Auch im Übrigen hat der Kläger die zugunsten der Beklagten bestehende tatsächliche Vermutung, das Objekt werde zumindest auch für Zwecke der persönlichen Lebensführung vorgehalten, nicht erschüttert. Das – unter Beweis gestellte – Vorbringen des Klägers, er habe die Wohnung in X. nie genutzt und die geäußerte Absicht, diese auch in Zukunft nicht zum Wohnen nutzen zu wollen, reichen als bloße Äußerungen einer subjektiven Vorstellung nicht aus, die Vermutung des Vorhaltens (auch) für Zwecke der persönlichen Lebensführung zu erschüttern. Soweit der Kläger darüber hinaus vorträgt, die Wohnungseigentümerversammlung habe aufgrund des vermeintlichen Mehraufwands einer Vermietung als Ferienwohnung zuletzt eine Erhöhung der Vorauszahlungen beschlossen, ist nicht ersichtlich, wie dieser Einwand die vorgenannte Vermutung erschüttern könnte. Das gleiche gilt für die vom Kläger vorgelegten Bescheide des Finanzamtes C. vom 9. Januar 2015, denn diese beziehen sich allein auf die in den Jahren 2012 bzw. 2013 erfolgte gesonderte und einheitliche Feststellung von Besteuerungsgrundlagen und haben bereits daher keinen Bezug zum hier maßgeblichen Besteuerungszeitraum des Jahres 2015. Ungeachtet dessen ist für die Festsetzung der Zweitwohnungssteuer rechtlich ohne Belang, inwiefern die zuständigen Finanzbehörden im Rahmen der Ermittlung der Einkommensteuer Einkünfte aus Vermietung und Verpachtung berücksichtigen, denn die Zweitwohnungssteuerpflicht wird allein durch die Satzung der Beklagten geregelt.
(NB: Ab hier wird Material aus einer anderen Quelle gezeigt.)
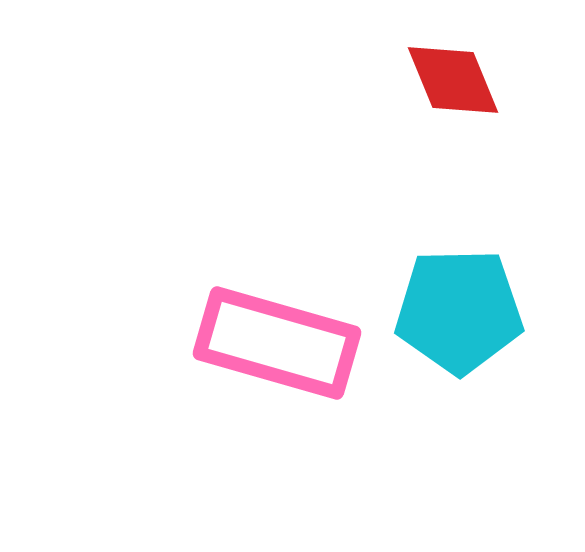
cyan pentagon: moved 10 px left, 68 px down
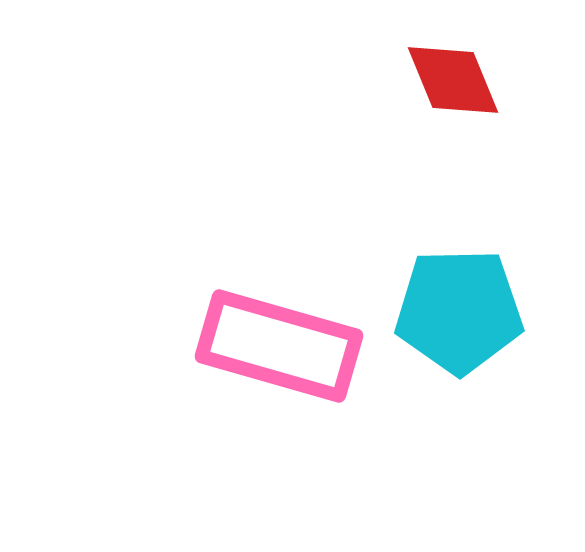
pink rectangle: moved 2 px right, 3 px down
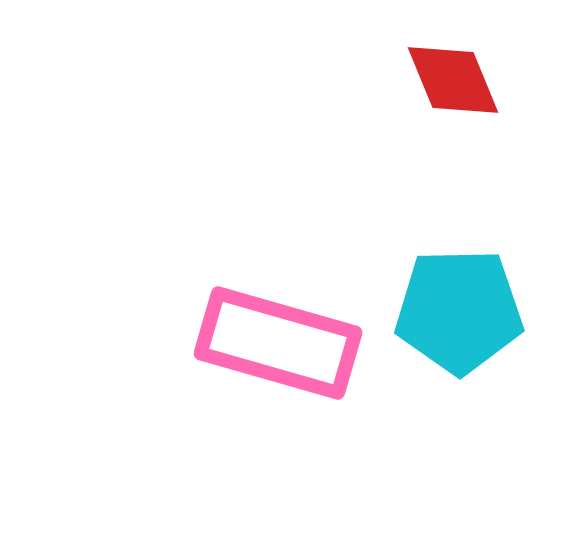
pink rectangle: moved 1 px left, 3 px up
Danach kommt es ausschließlich auf ein Innehaben der Wohnung im zweitwohnungssteuerrechtlichen Sinne an.

Aus welchen Gründen die Beklagte schließlich in der Vergangenheit gegenüber dem Kläger keine Zweitwohnungssteuer erhoben hat, ist für das Veranlagungsjahr 2015 ohne rechtliche Bedeutung. Letztlich hat die Beklagte die Höhe der Zweitwohnungssteuer ohne Rechtsfehler zu Lasten des Klägers ermittelt. Sie hat von der vom Finanzamt Brilon mit Einheitswertbescheid vom 26. Januar 1981 festgestellten Jahresrohmiete von (1.649,00 DM =) 843,12 EUR lediglich (1.589,00 DM =) 812,44 EUR in Ansatz gebracht (vgl. § 4 Abs. 1 i.V.m. Abs. 2 Sätze 1 und 2 ZwStS) und diesen Betrag gemäß § 4 Abs. 2 Sätze 3 und 4 ZwStS für das Jahr 2015 – mangels entgegenstehender Angaben – zutreffend hochgerechnet. Sodann hat sie unter Anwendung des Steuersatzes von 15% (§ 5 ZwStS) rechtsfehlerfrei den Steuerbetrag auf 659,30 EUR festgesetzt.